- **SOURCE MATERIAL**
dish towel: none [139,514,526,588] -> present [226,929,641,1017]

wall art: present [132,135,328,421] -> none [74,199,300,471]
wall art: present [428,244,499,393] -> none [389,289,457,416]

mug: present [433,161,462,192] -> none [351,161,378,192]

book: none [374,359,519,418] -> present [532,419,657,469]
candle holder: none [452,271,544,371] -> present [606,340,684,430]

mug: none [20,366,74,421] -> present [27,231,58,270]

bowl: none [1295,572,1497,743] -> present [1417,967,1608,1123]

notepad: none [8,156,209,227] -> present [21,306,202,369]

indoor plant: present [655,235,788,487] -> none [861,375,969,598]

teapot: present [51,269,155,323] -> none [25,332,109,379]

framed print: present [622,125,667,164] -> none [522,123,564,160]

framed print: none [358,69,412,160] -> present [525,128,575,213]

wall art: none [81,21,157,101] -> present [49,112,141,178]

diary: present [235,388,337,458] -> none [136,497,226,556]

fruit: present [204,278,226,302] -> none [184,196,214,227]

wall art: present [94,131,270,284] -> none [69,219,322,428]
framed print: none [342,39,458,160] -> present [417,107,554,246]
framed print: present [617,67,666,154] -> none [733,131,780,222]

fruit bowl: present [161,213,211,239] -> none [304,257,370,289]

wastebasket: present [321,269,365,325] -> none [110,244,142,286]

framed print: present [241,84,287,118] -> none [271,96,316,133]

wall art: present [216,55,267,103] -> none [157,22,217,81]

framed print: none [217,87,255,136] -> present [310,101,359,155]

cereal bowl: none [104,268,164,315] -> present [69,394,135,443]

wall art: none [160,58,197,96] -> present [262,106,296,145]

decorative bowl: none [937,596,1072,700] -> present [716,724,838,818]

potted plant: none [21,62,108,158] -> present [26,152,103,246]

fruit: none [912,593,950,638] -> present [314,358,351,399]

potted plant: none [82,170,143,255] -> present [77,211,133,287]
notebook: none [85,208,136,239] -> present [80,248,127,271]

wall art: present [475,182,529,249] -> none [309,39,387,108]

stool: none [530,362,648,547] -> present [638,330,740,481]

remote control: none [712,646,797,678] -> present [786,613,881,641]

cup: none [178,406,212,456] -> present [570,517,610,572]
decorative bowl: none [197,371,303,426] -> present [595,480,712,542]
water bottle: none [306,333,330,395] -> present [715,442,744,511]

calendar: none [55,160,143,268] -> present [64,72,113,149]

- **WHAT YOU NEED TO DO**
Retype the records above in full, matching each line exactly.

- **COMPLETED EXERCISE**
dish towel: none [139,514,526,588] -> present [226,929,641,1017]

wall art: present [132,135,328,421] -> none [74,199,300,471]
wall art: present [428,244,499,393] -> none [389,289,457,416]

mug: present [433,161,462,192] -> none [351,161,378,192]

book: none [374,359,519,418] -> present [532,419,657,469]
candle holder: none [452,271,544,371] -> present [606,340,684,430]

mug: none [20,366,74,421] -> present [27,231,58,270]

bowl: none [1295,572,1497,743] -> present [1417,967,1608,1123]

notepad: none [8,156,209,227] -> present [21,306,202,369]

indoor plant: present [655,235,788,487] -> none [861,375,969,598]

teapot: present [51,269,155,323] -> none [25,332,109,379]

framed print: present [622,125,667,164] -> none [522,123,564,160]

framed print: none [358,69,412,160] -> present [525,128,575,213]

wall art: none [81,21,157,101] -> present [49,112,141,178]

diary: present [235,388,337,458] -> none [136,497,226,556]

fruit: present [204,278,226,302] -> none [184,196,214,227]

wall art: present [94,131,270,284] -> none [69,219,322,428]
framed print: none [342,39,458,160] -> present [417,107,554,246]
framed print: present [617,67,666,154] -> none [733,131,780,222]

fruit bowl: present [161,213,211,239] -> none [304,257,370,289]

wastebasket: present [321,269,365,325] -> none [110,244,142,286]

framed print: present [241,84,287,118] -> none [271,96,316,133]

wall art: present [216,55,267,103] -> none [157,22,217,81]

framed print: none [217,87,255,136] -> present [310,101,359,155]

cereal bowl: none [104,268,164,315] -> present [69,394,135,443]

wall art: none [160,58,197,96] -> present [262,106,296,145]

decorative bowl: none [937,596,1072,700] -> present [716,724,838,818]

potted plant: none [21,62,108,158] -> present [26,152,103,246]

fruit: none [912,593,950,638] -> present [314,358,351,399]

potted plant: none [82,170,143,255] -> present [77,211,133,287]
notebook: none [85,208,136,239] -> present [80,248,127,271]

wall art: present [475,182,529,249] -> none [309,39,387,108]

stool: none [530,362,648,547] -> present [638,330,740,481]

remote control: none [712,646,797,678] -> present [786,613,881,641]

cup: none [178,406,212,456] -> present [570,517,610,572]
decorative bowl: none [197,371,303,426] -> present [595,480,712,542]
water bottle: none [306,333,330,395] -> present [715,442,744,511]

calendar: none [55,160,143,268] -> present [64,72,113,149]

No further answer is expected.